Niet zo lang nadat ik haar heb leren kennen, is ze verhuisd naar om de hoek van de praktijk. Het duurde lang voordat ze haar weg kon vinden. In, maar ook om het huis. Toch vond en vindt ze iedere keer weer de moed (al dan niet door mij ingesproken) om te komen oefenen. Ze kan binnendoor naar ons toe lopen, maar toch doet ze altijd haar jas aan, want ja… waar laat je anders je huissleutel?

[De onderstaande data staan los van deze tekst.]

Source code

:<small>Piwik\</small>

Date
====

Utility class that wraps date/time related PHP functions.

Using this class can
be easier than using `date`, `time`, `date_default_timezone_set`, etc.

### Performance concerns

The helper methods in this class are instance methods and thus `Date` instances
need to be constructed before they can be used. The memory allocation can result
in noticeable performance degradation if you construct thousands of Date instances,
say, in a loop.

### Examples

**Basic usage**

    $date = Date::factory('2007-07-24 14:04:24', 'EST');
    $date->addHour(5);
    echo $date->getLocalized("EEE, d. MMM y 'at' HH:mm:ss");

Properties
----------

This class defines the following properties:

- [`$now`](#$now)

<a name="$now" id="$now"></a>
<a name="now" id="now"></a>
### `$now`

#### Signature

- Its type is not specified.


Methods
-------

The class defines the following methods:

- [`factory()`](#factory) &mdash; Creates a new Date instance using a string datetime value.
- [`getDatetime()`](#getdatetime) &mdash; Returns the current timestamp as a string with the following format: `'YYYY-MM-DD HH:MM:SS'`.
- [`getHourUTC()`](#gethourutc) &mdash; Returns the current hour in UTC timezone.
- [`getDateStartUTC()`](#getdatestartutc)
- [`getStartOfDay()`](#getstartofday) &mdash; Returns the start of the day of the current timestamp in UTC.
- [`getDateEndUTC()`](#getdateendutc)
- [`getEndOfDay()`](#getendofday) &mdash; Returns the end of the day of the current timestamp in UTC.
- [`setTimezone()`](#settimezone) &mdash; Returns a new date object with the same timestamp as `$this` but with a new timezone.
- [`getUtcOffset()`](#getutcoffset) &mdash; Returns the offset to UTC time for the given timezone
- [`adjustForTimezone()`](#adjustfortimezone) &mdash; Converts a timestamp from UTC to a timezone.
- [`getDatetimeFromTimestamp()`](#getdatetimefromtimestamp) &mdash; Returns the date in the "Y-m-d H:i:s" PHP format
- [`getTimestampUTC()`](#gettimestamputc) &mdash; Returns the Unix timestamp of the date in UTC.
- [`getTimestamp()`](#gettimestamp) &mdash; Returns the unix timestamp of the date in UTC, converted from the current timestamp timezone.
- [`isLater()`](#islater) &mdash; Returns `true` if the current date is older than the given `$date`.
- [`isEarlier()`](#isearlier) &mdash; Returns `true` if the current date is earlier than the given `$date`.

Zo ook een keer toen het erg koud was. Onder haar jas had ze alleen een dun t-shirtje aan op haar rok en ik kreeg het al koud bij de aanblik van dit geheel. Ik zag dat ze kippenvel op haar armen had en vroeg haar of ze het koud had. ‘Ja, ik heb het wel frisjes, maar ik fiets me wel warm,’ zei ze.

Ik deed een handdoek in de magnetron en legde de warme doek over haar schouders en armen. Ik wreef ook even over haar schouders en armen om haar te laten ontspannen. ‘Zoiets liefs heeft nog nooit iemand voor me gedaan,’ zei ze.

Sinds die tijd bestaat er voor deze mevrouw zoiets als ‘het fysio vestje’. Want ik heb haar natuurlijk ook aangeraden om zich warmer te kleden. Zo heeft ze het voortaan ook lekker warm als er geen fysiotherapeut met een warme handdoek in de buurt is.